You will be replaced because the people that rule our society really, really need you to be replaced. The AI industry has created a concupiscent circle-jerk of deals that make the financial instruments of the 2008 financial crisis blush, and unlike us, the Capital class has class consciousness. What’s bad for Elon is bad for everyone holding the strings. Luckily for them, they have those strings, and so they can artificially increase demand for AI by handing down those AI directives that leads to middle management firing half their workforce. They can meet with politicians to get national security directives passed, grants distributed, subsidies established.

There is No Safety Net

There are liberal optimists out there operating under this strange idea that it’s ok if we lose our jobs, we’re heading towards a Star Trek future where we don’t have to work anymore! Finally, our productivity has never been higher, we can have the mythical 10 hour work week. Or even better, let AGI and autonomous robots serve our every whim. After all, improvements in productivity through innovation has always led to improvements in working conditions, right? Just like profit improvements from increase in business efficiencies leads to higher wages for workers, right?
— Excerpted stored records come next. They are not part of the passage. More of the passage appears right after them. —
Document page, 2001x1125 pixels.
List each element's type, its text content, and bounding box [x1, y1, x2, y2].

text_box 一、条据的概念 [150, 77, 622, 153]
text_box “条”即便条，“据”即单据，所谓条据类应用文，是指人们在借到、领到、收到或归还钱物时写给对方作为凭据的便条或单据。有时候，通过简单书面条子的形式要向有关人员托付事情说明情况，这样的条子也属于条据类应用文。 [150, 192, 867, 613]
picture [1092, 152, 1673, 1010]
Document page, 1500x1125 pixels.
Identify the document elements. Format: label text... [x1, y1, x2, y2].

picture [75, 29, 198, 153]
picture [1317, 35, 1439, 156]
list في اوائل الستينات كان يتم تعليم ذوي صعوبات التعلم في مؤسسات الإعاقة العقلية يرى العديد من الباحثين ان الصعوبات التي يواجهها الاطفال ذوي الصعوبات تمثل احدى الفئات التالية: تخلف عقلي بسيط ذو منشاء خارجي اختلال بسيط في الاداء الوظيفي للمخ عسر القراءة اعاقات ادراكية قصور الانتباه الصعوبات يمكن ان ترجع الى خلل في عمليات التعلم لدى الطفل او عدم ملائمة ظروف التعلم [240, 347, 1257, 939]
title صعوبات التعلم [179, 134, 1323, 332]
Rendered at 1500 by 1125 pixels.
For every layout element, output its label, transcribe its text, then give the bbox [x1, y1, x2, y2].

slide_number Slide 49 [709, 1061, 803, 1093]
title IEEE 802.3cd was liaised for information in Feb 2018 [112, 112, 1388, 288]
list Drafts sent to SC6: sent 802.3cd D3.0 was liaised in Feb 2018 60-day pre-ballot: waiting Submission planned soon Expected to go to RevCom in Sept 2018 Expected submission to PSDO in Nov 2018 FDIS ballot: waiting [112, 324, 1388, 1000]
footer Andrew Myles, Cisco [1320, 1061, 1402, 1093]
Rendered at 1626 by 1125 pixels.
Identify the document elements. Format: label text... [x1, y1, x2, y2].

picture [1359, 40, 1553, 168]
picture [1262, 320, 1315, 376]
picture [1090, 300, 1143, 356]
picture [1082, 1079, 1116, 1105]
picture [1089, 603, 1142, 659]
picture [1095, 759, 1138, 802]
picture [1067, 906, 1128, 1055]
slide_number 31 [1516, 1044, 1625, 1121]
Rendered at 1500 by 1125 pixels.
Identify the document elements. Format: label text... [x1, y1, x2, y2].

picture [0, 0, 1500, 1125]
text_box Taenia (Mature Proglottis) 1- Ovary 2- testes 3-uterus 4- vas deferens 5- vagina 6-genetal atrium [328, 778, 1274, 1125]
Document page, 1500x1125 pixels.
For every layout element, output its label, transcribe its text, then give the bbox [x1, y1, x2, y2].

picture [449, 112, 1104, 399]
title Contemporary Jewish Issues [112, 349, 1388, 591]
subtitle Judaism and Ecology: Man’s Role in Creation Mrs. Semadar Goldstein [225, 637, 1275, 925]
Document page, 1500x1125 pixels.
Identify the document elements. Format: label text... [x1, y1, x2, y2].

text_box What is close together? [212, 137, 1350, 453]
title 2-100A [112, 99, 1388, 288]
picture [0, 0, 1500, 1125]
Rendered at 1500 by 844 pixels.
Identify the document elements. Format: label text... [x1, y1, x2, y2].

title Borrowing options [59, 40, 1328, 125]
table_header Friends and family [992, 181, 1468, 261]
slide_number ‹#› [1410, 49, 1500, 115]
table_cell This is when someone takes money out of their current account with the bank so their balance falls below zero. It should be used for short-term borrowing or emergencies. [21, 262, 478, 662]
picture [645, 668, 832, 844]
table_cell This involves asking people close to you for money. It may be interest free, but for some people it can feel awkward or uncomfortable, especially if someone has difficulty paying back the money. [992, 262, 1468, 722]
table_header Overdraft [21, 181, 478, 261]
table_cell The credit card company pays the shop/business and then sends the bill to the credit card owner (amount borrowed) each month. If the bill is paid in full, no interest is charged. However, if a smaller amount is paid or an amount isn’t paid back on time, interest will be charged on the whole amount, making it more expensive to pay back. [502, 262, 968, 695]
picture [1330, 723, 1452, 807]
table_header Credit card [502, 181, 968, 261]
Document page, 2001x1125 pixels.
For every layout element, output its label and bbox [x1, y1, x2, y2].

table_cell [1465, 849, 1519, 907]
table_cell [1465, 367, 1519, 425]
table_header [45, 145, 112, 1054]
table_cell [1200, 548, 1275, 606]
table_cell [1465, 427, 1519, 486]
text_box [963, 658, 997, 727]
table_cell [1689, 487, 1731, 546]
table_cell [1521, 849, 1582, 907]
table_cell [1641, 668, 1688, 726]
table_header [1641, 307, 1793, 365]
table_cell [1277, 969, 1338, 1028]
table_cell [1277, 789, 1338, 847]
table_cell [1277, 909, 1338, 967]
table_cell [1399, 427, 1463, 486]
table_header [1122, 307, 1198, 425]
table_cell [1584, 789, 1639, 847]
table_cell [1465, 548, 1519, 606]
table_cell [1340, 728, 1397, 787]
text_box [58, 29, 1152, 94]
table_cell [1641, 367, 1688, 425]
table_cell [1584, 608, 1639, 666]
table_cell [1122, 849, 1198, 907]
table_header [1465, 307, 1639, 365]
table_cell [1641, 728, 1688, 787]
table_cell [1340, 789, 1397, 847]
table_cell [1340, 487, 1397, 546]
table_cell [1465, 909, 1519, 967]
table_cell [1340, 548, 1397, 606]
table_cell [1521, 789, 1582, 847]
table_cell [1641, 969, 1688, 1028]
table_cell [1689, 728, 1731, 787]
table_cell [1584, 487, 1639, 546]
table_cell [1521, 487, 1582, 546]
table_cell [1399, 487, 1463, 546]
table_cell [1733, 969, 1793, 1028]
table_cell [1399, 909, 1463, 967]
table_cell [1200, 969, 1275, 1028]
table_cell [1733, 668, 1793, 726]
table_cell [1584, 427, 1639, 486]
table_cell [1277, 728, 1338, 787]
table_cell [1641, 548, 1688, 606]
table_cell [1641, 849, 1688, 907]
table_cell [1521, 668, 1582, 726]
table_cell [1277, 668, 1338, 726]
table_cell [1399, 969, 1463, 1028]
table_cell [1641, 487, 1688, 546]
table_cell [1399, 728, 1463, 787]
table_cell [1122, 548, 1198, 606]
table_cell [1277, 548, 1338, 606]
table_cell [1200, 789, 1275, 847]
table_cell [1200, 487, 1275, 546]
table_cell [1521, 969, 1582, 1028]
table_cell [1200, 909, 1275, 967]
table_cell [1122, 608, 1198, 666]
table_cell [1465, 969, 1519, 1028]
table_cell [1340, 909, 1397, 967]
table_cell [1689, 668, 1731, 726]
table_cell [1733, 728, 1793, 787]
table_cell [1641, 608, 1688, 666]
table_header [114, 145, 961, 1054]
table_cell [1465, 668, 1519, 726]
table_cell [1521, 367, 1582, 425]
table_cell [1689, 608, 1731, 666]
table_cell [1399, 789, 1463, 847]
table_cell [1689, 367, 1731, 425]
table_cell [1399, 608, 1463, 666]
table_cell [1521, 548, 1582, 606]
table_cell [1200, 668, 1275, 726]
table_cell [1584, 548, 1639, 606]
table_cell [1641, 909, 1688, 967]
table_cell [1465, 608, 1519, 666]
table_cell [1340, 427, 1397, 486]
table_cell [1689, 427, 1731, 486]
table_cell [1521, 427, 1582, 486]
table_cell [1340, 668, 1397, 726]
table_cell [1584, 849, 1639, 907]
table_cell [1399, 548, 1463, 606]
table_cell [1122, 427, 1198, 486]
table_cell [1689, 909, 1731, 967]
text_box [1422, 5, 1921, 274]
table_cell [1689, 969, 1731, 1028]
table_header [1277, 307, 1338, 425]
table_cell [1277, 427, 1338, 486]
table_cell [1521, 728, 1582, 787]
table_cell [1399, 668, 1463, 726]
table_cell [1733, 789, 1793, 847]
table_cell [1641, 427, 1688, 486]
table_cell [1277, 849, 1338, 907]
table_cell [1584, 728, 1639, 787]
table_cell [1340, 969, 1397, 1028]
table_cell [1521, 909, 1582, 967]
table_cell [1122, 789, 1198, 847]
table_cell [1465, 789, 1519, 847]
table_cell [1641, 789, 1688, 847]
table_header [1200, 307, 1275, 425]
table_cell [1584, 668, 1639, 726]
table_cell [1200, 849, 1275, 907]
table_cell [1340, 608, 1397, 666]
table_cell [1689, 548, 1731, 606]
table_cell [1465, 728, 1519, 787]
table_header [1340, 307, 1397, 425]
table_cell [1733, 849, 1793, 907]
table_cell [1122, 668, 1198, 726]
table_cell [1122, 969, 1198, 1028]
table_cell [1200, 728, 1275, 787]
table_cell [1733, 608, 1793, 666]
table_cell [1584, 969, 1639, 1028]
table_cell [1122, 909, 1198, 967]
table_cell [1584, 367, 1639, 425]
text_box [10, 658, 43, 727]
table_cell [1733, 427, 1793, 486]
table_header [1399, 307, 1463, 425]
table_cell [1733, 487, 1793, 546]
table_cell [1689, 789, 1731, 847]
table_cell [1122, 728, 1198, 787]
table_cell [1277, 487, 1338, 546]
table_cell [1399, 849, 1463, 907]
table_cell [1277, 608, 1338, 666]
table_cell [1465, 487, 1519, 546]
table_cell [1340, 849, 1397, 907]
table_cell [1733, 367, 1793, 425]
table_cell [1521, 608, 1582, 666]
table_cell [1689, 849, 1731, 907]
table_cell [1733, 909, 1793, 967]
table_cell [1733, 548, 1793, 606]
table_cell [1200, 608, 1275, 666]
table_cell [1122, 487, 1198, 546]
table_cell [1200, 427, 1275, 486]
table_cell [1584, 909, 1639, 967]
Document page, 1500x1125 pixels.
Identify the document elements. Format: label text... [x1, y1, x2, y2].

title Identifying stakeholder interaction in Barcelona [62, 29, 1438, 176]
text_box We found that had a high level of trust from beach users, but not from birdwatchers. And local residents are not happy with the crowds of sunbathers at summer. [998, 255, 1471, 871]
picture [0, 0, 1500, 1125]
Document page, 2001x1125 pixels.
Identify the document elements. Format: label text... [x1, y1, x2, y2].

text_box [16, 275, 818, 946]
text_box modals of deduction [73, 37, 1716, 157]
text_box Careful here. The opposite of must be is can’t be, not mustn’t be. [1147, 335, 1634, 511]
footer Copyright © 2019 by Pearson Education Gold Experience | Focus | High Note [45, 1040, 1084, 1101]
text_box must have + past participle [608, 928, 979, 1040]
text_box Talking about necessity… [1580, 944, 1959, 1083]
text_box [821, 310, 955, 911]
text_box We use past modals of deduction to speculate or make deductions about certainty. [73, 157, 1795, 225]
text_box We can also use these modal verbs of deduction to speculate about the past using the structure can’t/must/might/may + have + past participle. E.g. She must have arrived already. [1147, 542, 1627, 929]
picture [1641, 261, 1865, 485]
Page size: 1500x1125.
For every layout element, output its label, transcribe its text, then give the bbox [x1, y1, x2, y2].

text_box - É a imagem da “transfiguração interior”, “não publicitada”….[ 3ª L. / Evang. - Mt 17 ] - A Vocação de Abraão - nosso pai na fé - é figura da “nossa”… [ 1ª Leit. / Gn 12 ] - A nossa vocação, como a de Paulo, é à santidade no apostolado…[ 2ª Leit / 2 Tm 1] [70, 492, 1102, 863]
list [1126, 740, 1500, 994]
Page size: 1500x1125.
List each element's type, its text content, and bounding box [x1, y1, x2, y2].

Star Trek was a communist society. Is there a path to communism in America? Why would a technology cause a social change? No, liberal capitalist societies will not reduce work hours, increase safety nets, do UBI, or competently handle massive unemployment. They’ll reach for the tools they always do: brutal suppression of the poor, leveraging of propaganda, and the dangling of carrots to a select few class traitors needed to enforce and maintain the system (middle managers, scabs, and cops).